Keystone Films, based in Malibu, is headed by president Robert Vince. Principal shareholders include both Robert and Lyn Vince, brother Bill Vince and Michael Strange. According to a preliminary public offering prospectus on Keystone, the company plans to move its head office to Montreal.
Keystone intends to produce eight movies a year, says Robert Vince.
Norstar is active in all media, releasing five or six of its own titles in theaters annually, says Myers.
He says the company does not have exclusive output deals with either major or mid-sized distributors in the u.s., but instead relies on product from independent American and international production companies.
Among the Norstar titles optioned to Malofilm are Jungle Ground, a $2.5 million feature film from director Don Allen now in production in Toronto, Camilla, The Hawk, The Trial, Breaking Point, Red Scorpion II and Roman Polanski’s Bitter Moon, released in theaters in March.
Norstar productions include the highly successful Prom Night franchise, Cold Sweat, which will be seen on the USA Network in August, and the 1993 film Boulevard starring Lou Diamond Phillips, which was sold to Live Entertainment in the u.s.

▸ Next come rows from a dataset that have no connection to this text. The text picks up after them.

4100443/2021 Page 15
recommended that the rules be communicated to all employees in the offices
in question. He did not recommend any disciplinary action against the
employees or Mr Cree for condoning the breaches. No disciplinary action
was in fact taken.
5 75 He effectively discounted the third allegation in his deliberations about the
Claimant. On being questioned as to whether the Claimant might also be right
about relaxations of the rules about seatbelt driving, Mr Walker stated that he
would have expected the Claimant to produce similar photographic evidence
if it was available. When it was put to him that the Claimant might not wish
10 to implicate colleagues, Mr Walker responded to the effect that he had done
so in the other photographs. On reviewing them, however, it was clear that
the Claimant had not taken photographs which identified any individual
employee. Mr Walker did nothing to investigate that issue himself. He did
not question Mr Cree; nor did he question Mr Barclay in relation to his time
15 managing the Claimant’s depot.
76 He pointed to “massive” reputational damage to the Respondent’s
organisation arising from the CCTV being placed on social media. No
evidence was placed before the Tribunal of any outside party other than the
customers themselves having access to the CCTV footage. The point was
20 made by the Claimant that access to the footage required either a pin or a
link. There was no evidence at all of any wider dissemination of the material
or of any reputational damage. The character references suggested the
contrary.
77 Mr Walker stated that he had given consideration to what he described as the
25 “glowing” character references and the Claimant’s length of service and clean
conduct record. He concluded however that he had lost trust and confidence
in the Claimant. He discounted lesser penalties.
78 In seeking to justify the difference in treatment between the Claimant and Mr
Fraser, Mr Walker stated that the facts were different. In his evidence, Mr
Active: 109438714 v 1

Peter Simpson is president and ceo of parent company Norstar Entertainment and Linda Grinbaum is president of Norstar International, the exporter arm.
To date, Malofilm’s distribution activity has relied heavily on home video sales, but this is changing gradually, says Stephen Takacsy, Malofilm vice-president, finance. In the first six months ending March 31, parent company Malofilm Communications reported revenues of $14 million, with 70% or $10 million coming from its home video activity.
The company expects its theatrical business to increase following a recent output deal with Samuel Goldwyn giving it exclusive distribution rights to all Goldwyn product in Canada. Goldwyn product had been distributed in Canada by Alliance Releasing, which has a new output/coproduction agreement with Miramax in the u.s.